I'm immune to a lot of the "hopepunk" narratives about ecology but...
The Karner Blue butterfly was extirpated from Canada the year before I was born. He donated to one of the projects to bring it back for years, and even though the project he was working on fizzled out, I told him about the branch in Toronto, still going strong. They save every lupine seed they can harvest and germinate them carefully so that in 20, 30, 40 years we might have enough habitat to bring the Blues back. He was part of the first wave of that effort.
Fuck!!!! What do you do with that kind of care? You have to at least try to believe that better things are possible!
LORD not to get into my feelings but this got me in my feelings. Coral conservation is....to put it inadequately...a bummer. One field scientist phrased it to me as a bunch of people frantically throwing tracks in front of a runaway train when we only have a vague idea of how the train is built and what kind of tracks it needs.

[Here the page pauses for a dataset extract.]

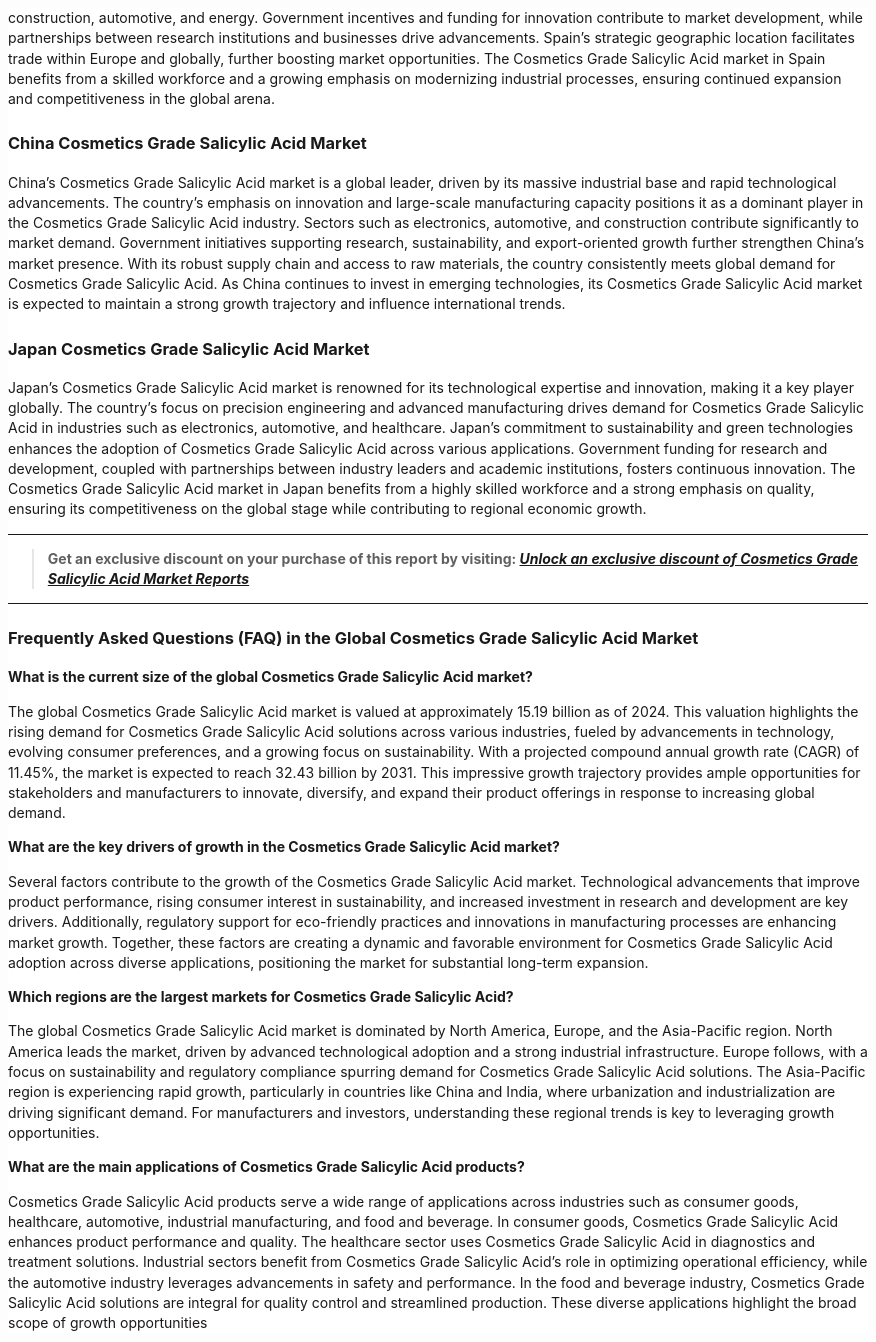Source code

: construction, automotive, and energy. Government incentives and funding for innovation contribute to market development, while partnerships between research institutions and businesses drive advancements. Spain&rsquo;s strategic geographic location facilitates trade within Europe and globally, further boosting market opportunities. The Cosmetics Grade Salicylic Acid market in Spain benefits from a skilled workforce and a growing emphasis on modernizing industrial processes, ensuring continued expansion and competitiveness in the global arena.</p><h3>China Cosmetics Grade Salicylic Acid Market</h3><p>China&rsquo;s Cosmetics Grade Salicylic Acid market is a global leader, driven by its massive industrial base and rapid technological advancements. The country&rsquo;s emphasis on innovation and large-scale manufacturing capacity positions it as a dominant player in the Cosmetics Grade Salicylic Acid industry. Sectors such as electronics, automotive, and construction contribute significantly to market demand. Government initiatives supporting research, sustainability, and export-oriented growth further strengthen China&rsquo;s market presence. With its robust supply chain and access to raw materials, the country consistently meets global demand for Cosmetics Grade Salicylic Acid. As China continues to invest in emerging technologies, its Cosmetics Grade Salicylic Acid market is expected to maintain a strong growth trajectory and influence international trends.</p><h3>Japan Cosmetics Grade Salicylic Acid Market</h3><p>Japan&rsquo;s Cosmetics Grade Salicylic Acid market is renowned for its technological expertise and innovation, making it a key player globally. The country&rsquo;s focus on precision engineering and advanced manufacturing drives demand for Cosmetics Grade Salicylic Acid in industries such as electronics, automotive, and healthcare. Japan&rsquo;s commitment to sustainability and green technologies enhances the adoption of Cosmetics Grade Salicylic Acid across various applications. Government funding for research and development, coupled with partnerships between industry leaders and academic institutions, fosters continuous innovation. The Cosmetics Grade Salicylic Acid market in Japan benefits from a highly skilled workforce and a strong emphasis on quality, ensuring its competitiveness on the global stage while contributing to regional economic growth.</p><hr /><blockquote><p><strong>Get an exclusive discount on your purchase of this report by visiting: <em><a href="://marketresearchpulse.com/ask-for-discount/49352?utm_source=Github&amp;utm_medium=022">Unlock an exclusive discount of Cosmetics Grade Salicylic Acid Market Reports</a></em>&nbsp;</strong></p></blockquote><hr /><h3>Frequently Asked Questions (FAQ) in the Global Cosmetics Grade Salicylic Acid Market</h3><p><strong>What is the current size of the global Cosmetics Grade Salicylic Acid market?</strong></p><p>The global Cosmetics Grade Salicylic Acid market is valued at approximately 15.19 billion as of 2024. This valuation highlights the rising demand for Cosmetics Grade Salicylic Acid solutions across various industries, fueled by advancements in technology, evolving consumer preferences, and a growing focus on sustainability. With a projected compound annual growth rate (CAGR) of 11.45%, the market is expected to reach 32.43 billion by 2031. This impressive growth trajectory provides ample opportunities for stakeholders and manufacturers to innovate, diversify, and expand their product offerings in response to increasing global demand.</p><p><strong>What are the key drivers of growth in the Cosmetics Grade Salicylic Acid market?</strong></p><p>Several factors contribute to the growth of the Cosmetics Grade Salicylic Acid market. Technological advancements that improve product performance, rising consumer interest in sustainability, and increased investment in research and development are key drivers. Additionally, regulatory support for eco-friendly practices and innovations in manufacturing processes are enhancing market growth. Together, these factors are creating a dynamic and favorable environment for Cosmetics Grade Salicylic Acid adoption across diverse applications, positioning the market for substantial long-term expansion.</p><p><strong>Which regions are the largest markets for Cosmetics Grade Salicylic Acid?</strong></p><p>The global Cosmetics Grade Salicylic Acid market is dominated by North America, Europe, and the Asia-Pacific region. North America leads the market, driven by advanced technological adoption and a strong industrial infrastructure. Europe follows, with a focus on sustainability and regulatory compliance spurring demand for Cosmetics Grade Salicylic Acid solutions. The Asia-Pacific region is experiencing rapid growth, particularly in countries like China and India, where urbanization and industrialization are driving significant demand. For manufacturers and investors, understanding these regional trends is key to leveraging growth opportunities.</p><p><strong>What are the main applications of Cosmetics Grade Salicylic Acid products?</strong></p><p>Cosmetics Grade Salicylic Acid products serve a wide range of applications across industries such as consumer goods, healthcare, automotive, industrial manufacturing, and food and beverage. In consumer goods, Cosmetics Grade Salicylic Acid enhances product performance and quality. The healthcare sector uses Cosmetics Grade Salicylic Acid in diagnostics and treatment solutions. Industrial sectors benefit from Cosmetics Grade Salicylic Acid&rsquo;s role in optimizing operational efficiency, while the automotive industry leverages advancements in safety and performance. In the food and beverage industry, Cosmetics Grade Salicylic Acid solutions are integral for quality control and streamlined production. These diverse applications highlight the broad scope of growth opportunities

Conservation work is like always feeling this doom, seeing it, knowing that you can't just force the policy changes to help stop it but also you can't just do nothing. That's how I describe it to people who ask how I feel about it. What I can do is small, I don't know if it will help in the end, but I can't just do nothing when I have the ability to try.
And there is something. Oceans are heating every summer, we keep finding more pollutants causing problems (hey btw look for certified reef safe sunscreen bc turns out fucking SUNSCREEN is toxic to coral whoopeeeeee).
And maybe one of the better things we can say is "well...people are better at keeping them alive in tanks now" (seems small but working with field scientists makes one realize that knowing about coral in their natural environment and knowing precisely how to keep them in an artificial setting are two parallel but different sets of knowledge.) But that isn't nothing. Florida waters reached hot tub levels of heat, with coral animals that are perfectly adapted to an environment that does not change more than a couple degrees. The bleaching event is catastrophic and the longer the heat lasts the less chances the corals can recover, and the greater chance they will die.
But the thing is, until relatively recently no one had kept many Atlantic coral in captivity. Ten years ago, maybe even less, they would be more doomed than they are now. Because now there's a ton of places that have kept Atlantic corals, places that have been communicating with each other and sharing information as fast as they can find it. Now there's a knowledge base to work on for the thousands of bleached corals that have just been pulled out and set in systems tailored to reduce their stress and nurse them to recovery. People who have kept Atlantic coral are heading to Florida to help teach others in research buildings and science centers and aquariums how to do it, and fuck me if seeing all this cooperation and collaboration coming together to do what we all can doesn't make me feel something that maybe isn't quite hope but it's brighter and more inspiring than despair.
Now there are more techniques for breeding, so the corals that recover fastest or bleached the least can be selected to get their genes out into the population faster than nature could do it on its own. Every year there's an exponential increase in what we know and the tools we have and what tools we can share.
And the heavy feeling still gets me sometimes of how it feels like it's just first aid. It's frantic field medicine on someone bleeding out. You can patch the injuries and limp them through it but the war still goes.
But it would be worse if we didn't try. As long as we breathe we have to try. Maybe if we just try and get better so we can try better and maybe, God just maybe, we could see it get better.